Data entries
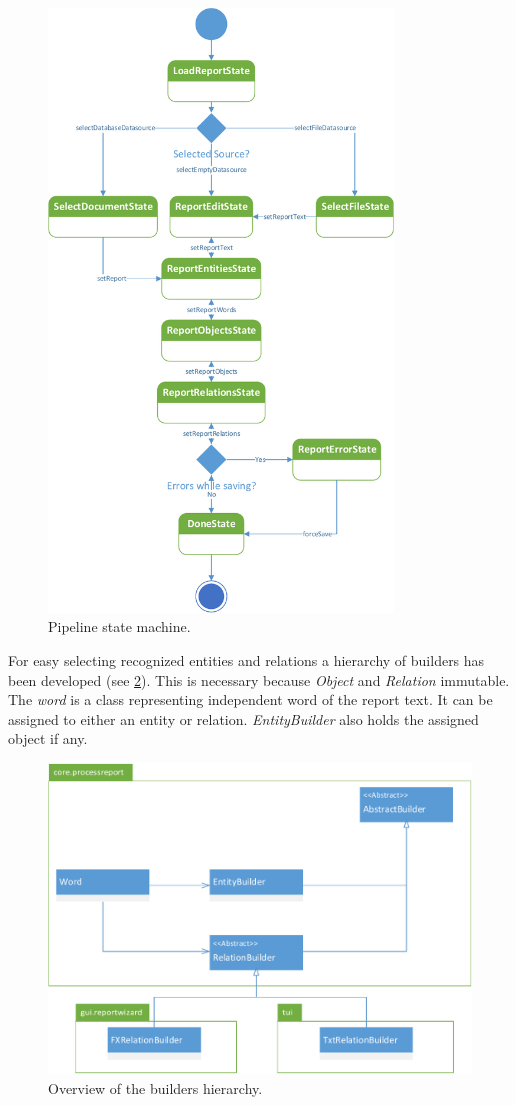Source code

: \begin{figure}[!htb]
        \centering
        \includegraphics[height=16cm]{Images/Pipeline}
        \caption{Pipeline state machine.}
        \label{fig:Pipeline}
\end{figure}

For easy selecting recognized entities and relations a hierarchy of builders
has been developed (see \ref{fig:Builders}). This is necessary because
\emph{Object} and \emph{Relation} immutable. The \emph{word} is a class
representing independent word of the report text. It can be assigned to either
an entity or relation. \emph{EntityBuilder} also holds the assigned object if
any.

\begin{figure}[!htb]
        \centering
        \includegraphics[width=\textwidth]{Images/Builders}
        \caption{Overview of the builders hierarchy.}
        \label{fig:Builders}
\end{figure}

### How to complete this task:
Whenever a line includes the word "Images", pull it out of the entries.

### Exercise solution:
        \includegraphics[height=16cm]{Images/Pipeline}
        \includegraphics[width=\textwidth]{Images/Builders}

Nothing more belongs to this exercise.